Un Noël intime
Noël… Les deux loulous, Toby et Bobette, confortablement pelotonnés sur un coussin de la salle à manger, écoutaient les carillons pleuvoir dans le silence comme de larges gouttes de lumière.
Ils allaient s’endormir, lorsque leur maîtresse poussa la porte…
Fort intrigués, ils la virent déposer sur la table un objet en carton – pâte (une étable en réduction) où différents personnages et animaux paraissaient, avec leurs gestes figés, se diriger vers une petite crèche remplie de paille où dormait un enfant.
Les larges gouttes de lumière des carillons pleuvaient toujours…
Soudain, Jacques et Berthe, les deux jeunes espiègles de la maison – quatre et cinq ans à peine – firent irruption.
Ils allèrent droit à l’établie. Et tandis qu’ils s’extasiaient devant le jouet merveilleux, la mère leur dit : « C’est aujourd’hui Noël, le jour ou le Petit Jésus est né… Ce fut dans une étable pareille à celle-ci, à Bethléem… » Et elle leur expliqua le mystère et la mission de l’Enfant – Dieu, leur désignant la Sainte-Vierge, les Bergers, l’Étoile, les Rois Mages, le Bœuf et l’Ane…
Tous trois demeuraient baignés dans un silence religieux et tendre, comme si un peu de ciel fut descendu jusqu’à eux…
Le père entra. Friquet, le minet, en profita pour se glisser derrière lui. Les carillons, étincelants et légers, sonnaient encore…
Une atmosphère surnaturelle de confiance et d’harmonie attendrie baignait les êtres et les choses…
Bobette s’étonna :
Comment l’Humanité, si méchante, si fausse, dominée par de si bas instincts, peut-elle avoir la notion de Dieu et de l’Au-delà!
Je n’aurai jamais cru, s’exclama Toby, que ces êtres matériels et pervers soient capables de nourrir des idées aussi élevées et de donner l’impression, parfois, d’une apparente bonté et de quelque noblesse.

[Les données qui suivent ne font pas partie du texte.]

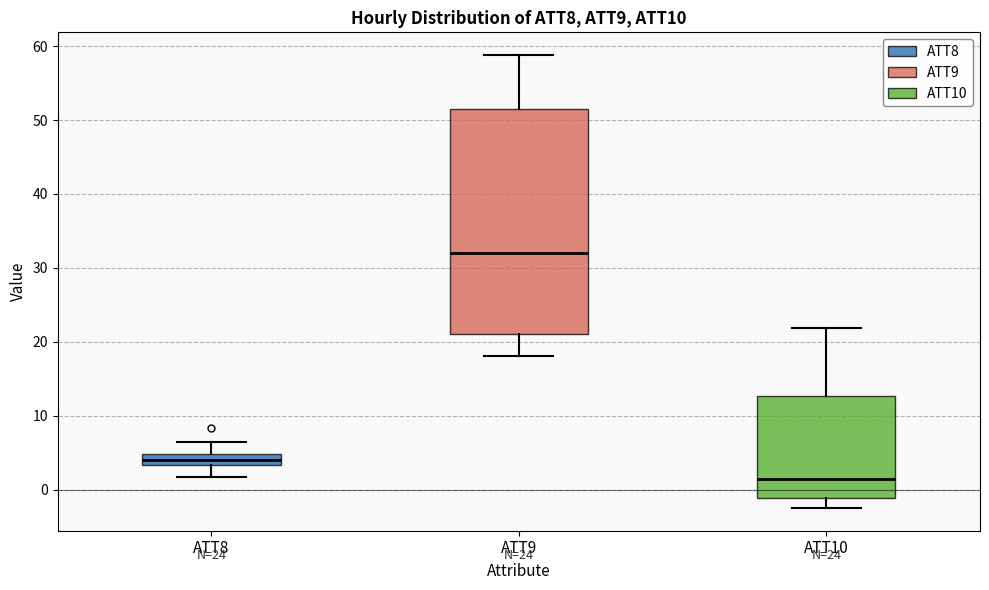

Which box has the lowest median line?

ATT10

Bebette voulut découvrir là un signe de l’influence qu’exerce sur eux le voisinage des bêtes. Elle remarqua :
Vois, les enfants ne se battent pas. Leurs parents eux-mêmes ne se querellent pas, aujourd’hui. En vérité, c’est prodigieux!
Toby, très observateur, ajouta!
Ils vont jusqu’à se montrer très corrects envers leurs supérieurs, c’est-à-dire, envers nous.
C’est vrai. Ainsi Jacques ne tire par la queue de Friquet. Et notre maîtresse n’a-t-elle pas donné un échaudé au chardonneret!
Et Toby :
Et Nul ne me tire les oreilles ou ne m’arrache les poils en ce jour béni!
Bien mieux, Berthe s’avançait vers les loulous, un morceau de sucre à chaque main… Ils n’en pouvaient croire leurs yeux.
Bien entendu, ils ne prêtaient pas foi à la présomption des hommes qui pouvaient imaginer un Être Suprême assez bon pour pardonner à des créatures aussi sottes et inférieures qu’eux et assez faible pour leur ménager un paradis dans son royaume éternel.
Ils virent là une intervention manifeste de leur dieux à eux…
Ils restèrent convaincus qu’en ce jour anniversaire naissait dans l’Infini : pour les chardonnerets, un ciseau aux plumes multicolores, dans un nid tressé de rayons de soleil; pour Friquet, un minet aux yeux perçants et à la fourrure bleue comme le ciel; et pour eux, un toutou gigantesque qui menait l’homme en laisse.
Noël, Noël…
– Et Bobette et Toby, pelotonnés voluptueusement sur leur coussin, écoutaient dans un pieux recueillement les lumineux carillons qui sonnaient pour eux…
(Tiré du journal Le Canada, vendredi, 24 décembre 1920).